- Bereitgestellter Auszug
----------------------------------------

Kommentar: Herbstgedichte
Der Herbst beginnt dieses Jahr so pünktlich, als ob ein Plan dahinter steckt. Uns aus allen Sommerträumen zurückzuholen. In eine Realität, die frösteln macht.
Herbstgedichte fallen einem ein und wecken neue Assoziationen.
„Wo nehm ich wenn es Winter wird die Blumen“ schreibt Hölderlin und endet seinen Nachtgesang auf die „Hälfte des Lebens“ mit „klirrenden Fahnen“. „Wer jetzt kein Haus hat baut sich keines mehr“ lässt uns Rilke wissen. Und Else Lasker-Schüler rät „komm, wir wollen uns näher verbergen. Das Leben liegt in aller Herzen. Wie in Särgen.“
Der Herbst vor uns kann lange dauern, oder auch der Winter, der ihm folgt.

----------------------------------------

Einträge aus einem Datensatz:

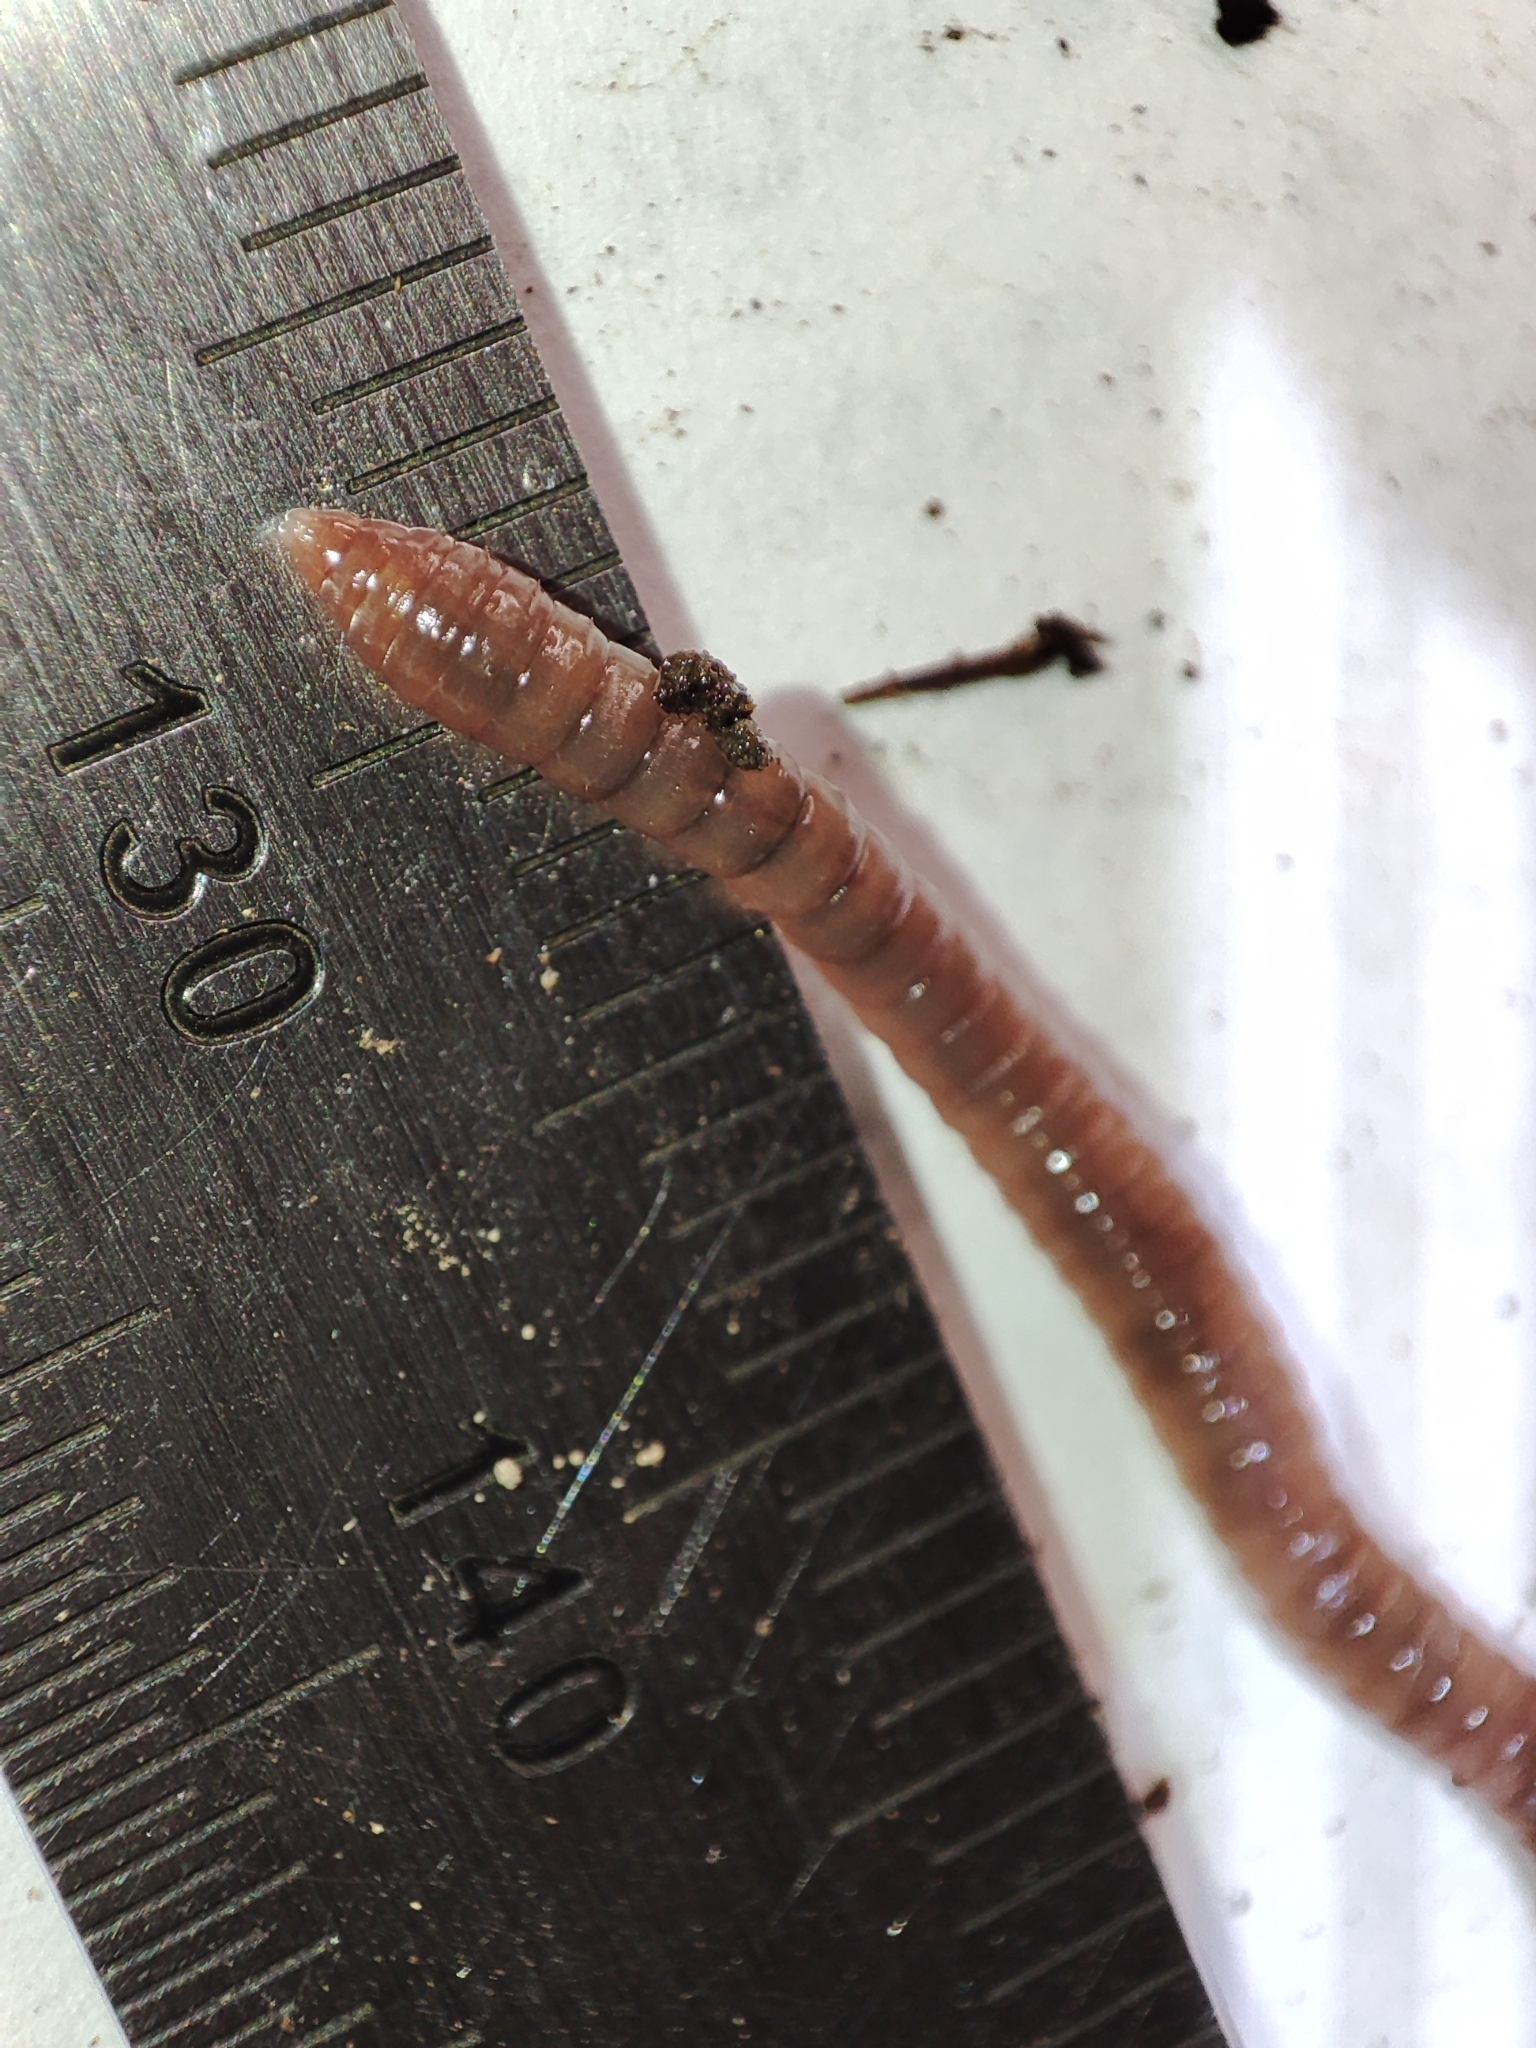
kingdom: Animalia
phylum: Annelida
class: Clitellata
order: Crassiclitellata
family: Lumbricidae
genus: Dendrobaena
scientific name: Dendrobaena octaedra
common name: Octagonal-tail worm
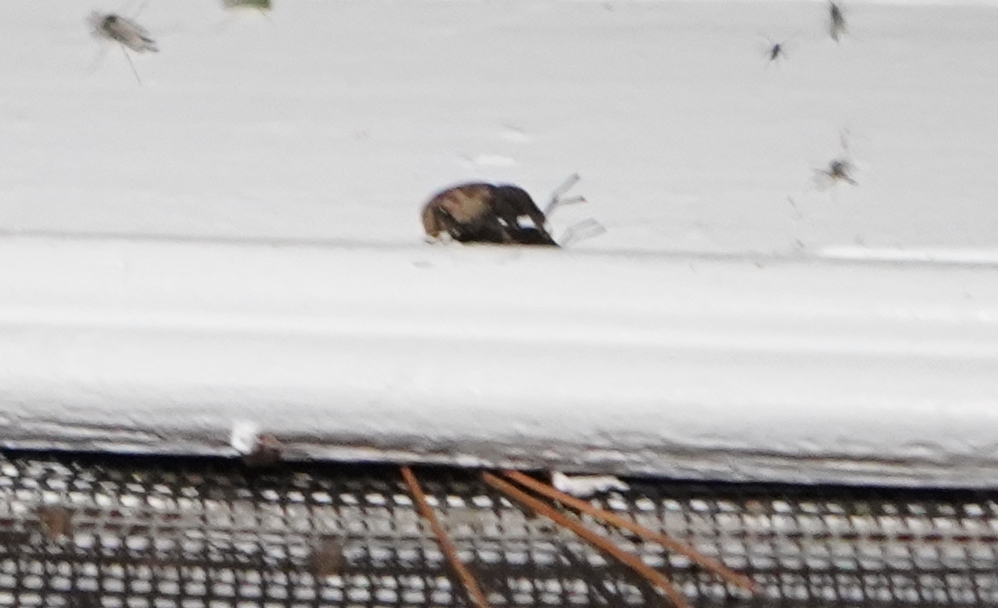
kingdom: Animalia
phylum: Arthropoda
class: Insecta
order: Coleoptera
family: Curculionidae
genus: Otiorhynchus
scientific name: Otiorhynchus raucus
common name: Weevil
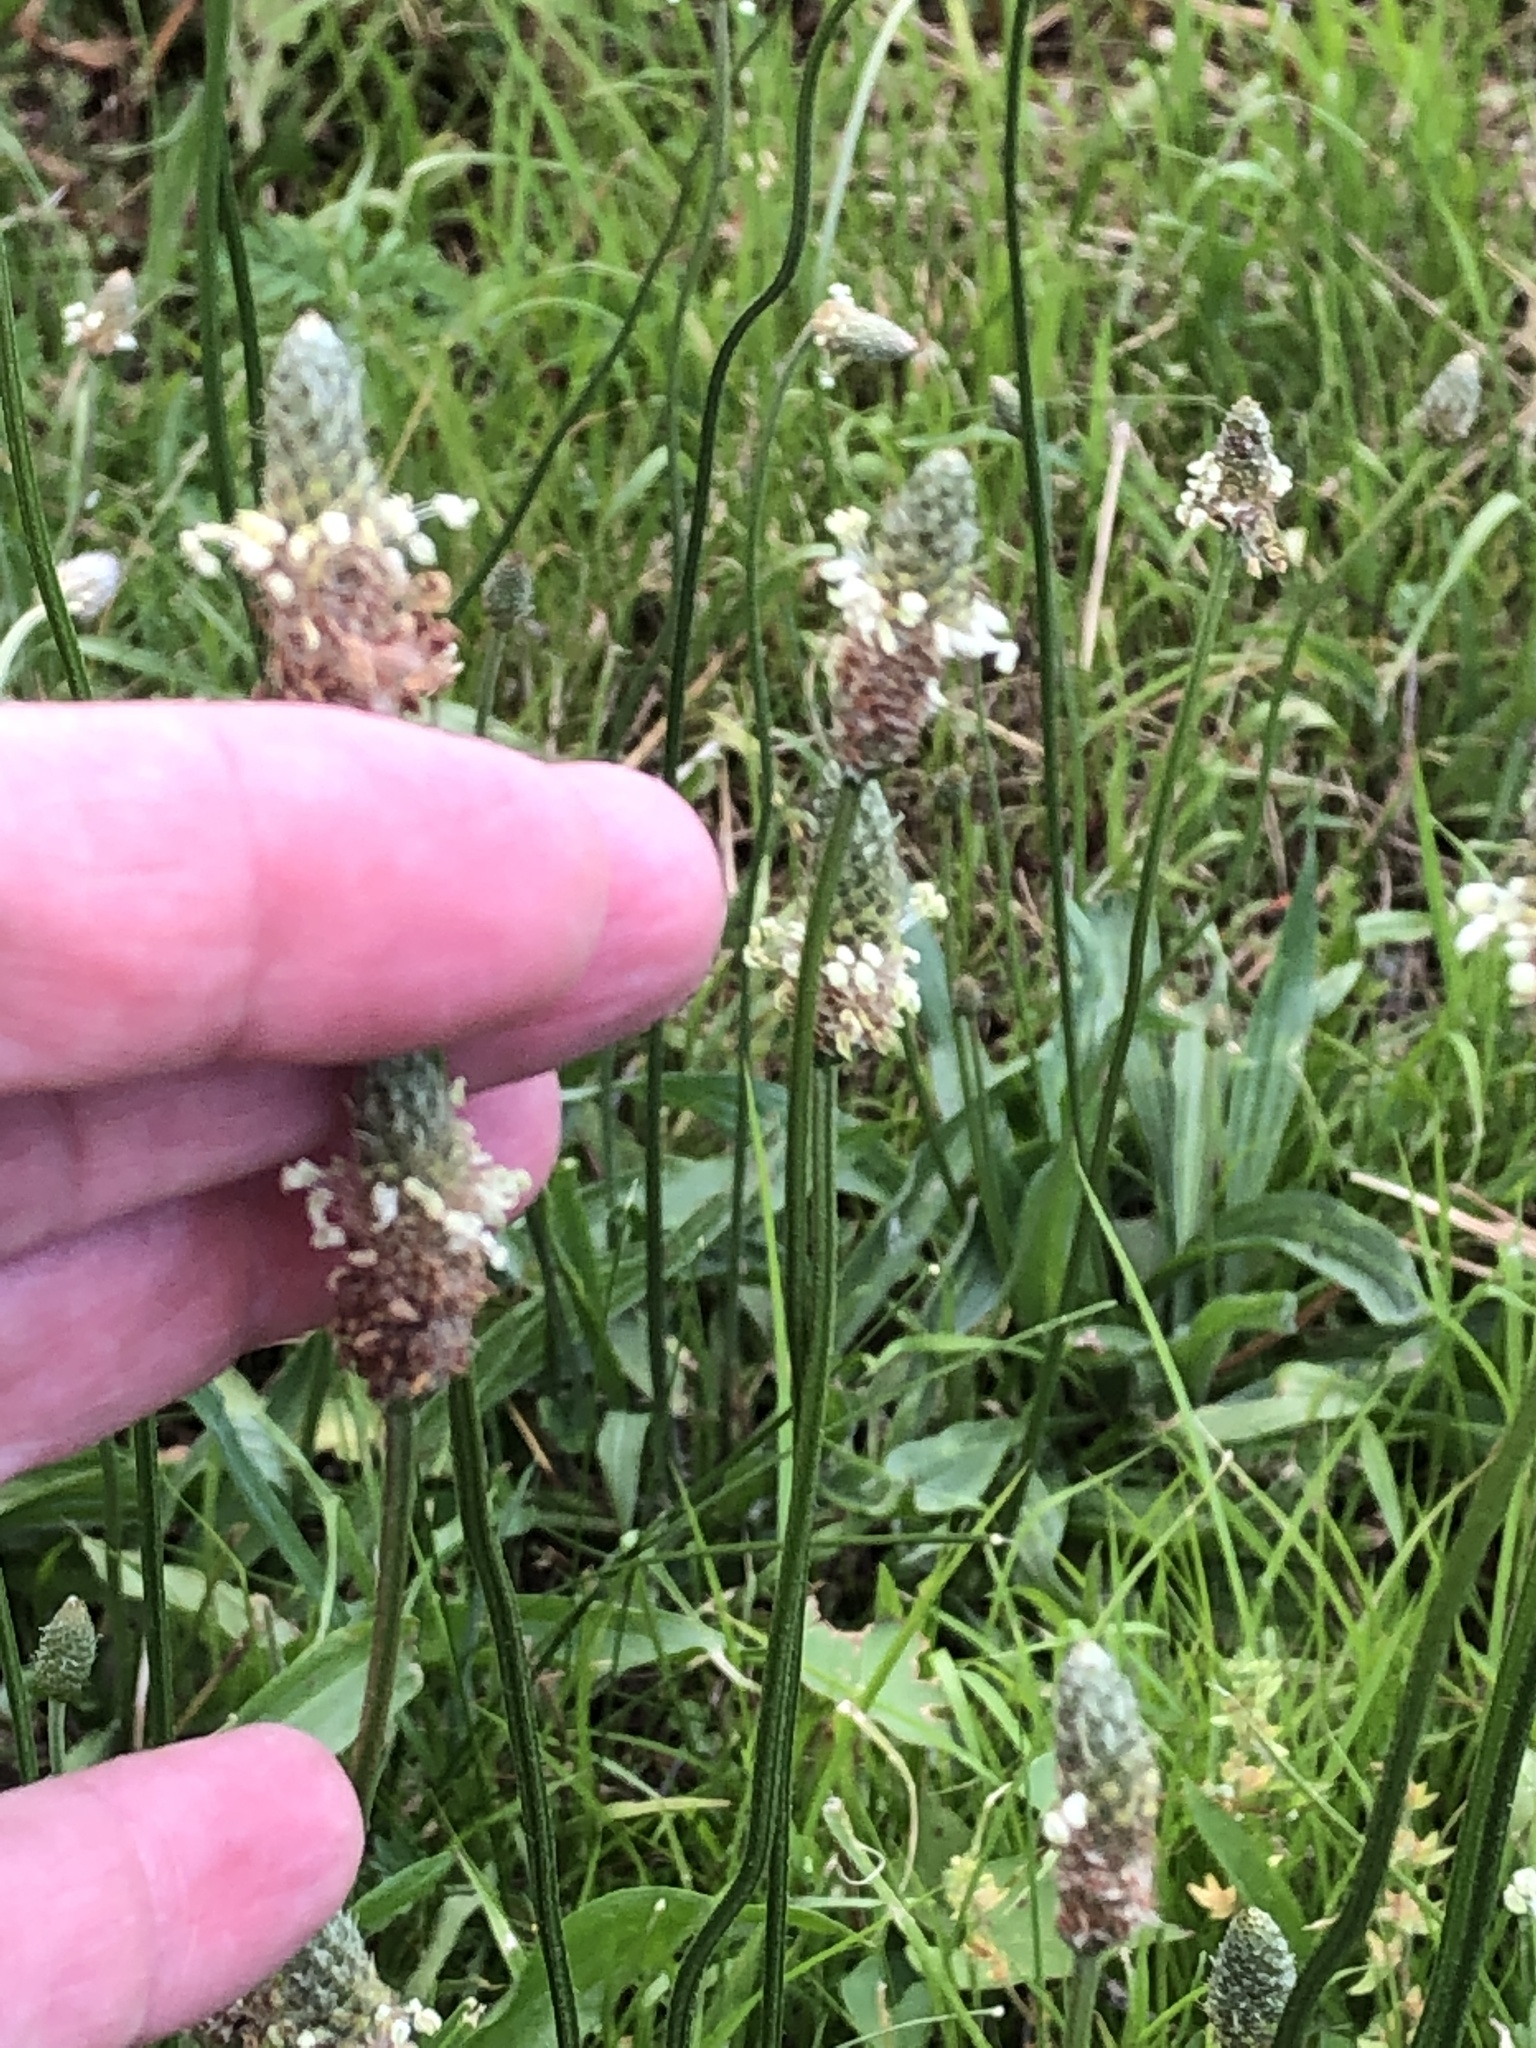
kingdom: Plantae
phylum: Tracheophyta
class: Magnoliopsida
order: Lamiales
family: Plantaginaceae
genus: Plantago
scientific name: Plantago lanceolata
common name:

----------------------------------------

- Anforderungen
1 - Welchem Dichter schreibt der Kommentar zu Herbstgedichten den Satz „Wer jetzt kein Haus hat baut sich keines mehr“ zu?
2 - Tausche in den Einträgen, von der Zeile mit „phylum: Arthropoda“ bis hinunter zum Ende der Einträge, „family“ gegen „Familie“ aus. Gib nur diesen Abschnitt wieder und lass die Bilder dabei weg.

- Ergebnisse in Reihenfolge
1 - Rilke.

2 -
phylum: Arthropoda
class: Insecta
order: Coleoptera
Familie: Curculionidae
genus: Otiorhynchus
scientific name: Otiorhynchus raucus
common name: Weevil
kingdom: Plantae
phylum: Tracheophyta
class: Magnoliopsida
order: Lamiales
Familie: Plantaginaceae
genus: Plantago
scientific name: Plantago lanceolata
common name:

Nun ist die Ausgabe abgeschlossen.